And how would I butter ’em up? THE DRINKING PARTIES. Where co-workers gather to loosen up, pour each other sake and beer from bottomless bottles; where finally the opinions that are stuffed up and gulleted all day are shared vomited up with so much booze and growth and reflection can occur; where people bond and the working wheels are greased.
This is what Google thinks a Nomikai is. Maybe Google is right? I wouldn't know.
Maybe it’s because no one enjoys these drinking parties at work; maybe it’s because they’re awkward enough without any fucking gaijin tagging along; maybe it’s because there’s guaranteed to be someone there who’s gonna pick a fight and it’s just best for our well-being if we don’t go. But whatever the reason invites are few and far between. Get ready to go drinking with your other foreigner bettys and bras to fucking take on the town, coz you’re drinking without escort tonight! Time to tarnish our names further.
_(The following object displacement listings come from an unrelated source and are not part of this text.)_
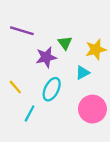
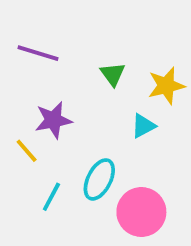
purple star: (46, 57) -> (53, 120), moved
cyan ellipse: (52, 89) -> (99, 179), moved
pink circle: (92, 109) -> (141, 212), moved

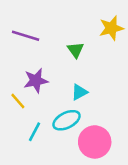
yellow star: (166, 86) -> (111, 28), moved
cyan triangle: (143, 126) -> (79, 92), moved
cyan ellipse: (99, 179) -> (67, 120), turned 36

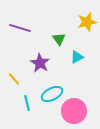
purple star: (36, 81) -> (40, 63), moved, turned -30
cyan triangle: (79, 92) -> (77, 57), moved
cyan line: (35, 132) -> (27, 103), turned -42

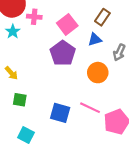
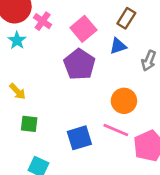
pink cross: (34, 17) -> (43, 21), turned 32
orange circle: (98, 73) -> (124, 101), moved
blue square: (60, 113) -> (79, 138), turned -30

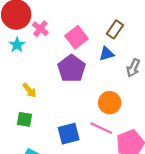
yellow arrow: (17, 91) -> (29, 90), moved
Oh, I have been invited. I caught the other sensei (AND THIS IS TRUE) waving “No!” behind our backs when my ALT buddies and I were asked out. I’ve heard the teachers murmuring about going out to drink at the local bar – and the bar is local only to ME because it’s across the street from my fucking house! “Sh! Quiet! He speaks some Japanese!” I’ve caught them there, smoking outside. “Oh! That’s right – you live across the street! Please, step inside and join us!”
“Sorry! I have other plans! Next time!” I say.
The next time I bring it up at work – an awkward, “Oh yeah! We do that from time to time.” And no further dialogue.
And then they ask me to come to the Rice Cake Making Event. I’m so tired of this.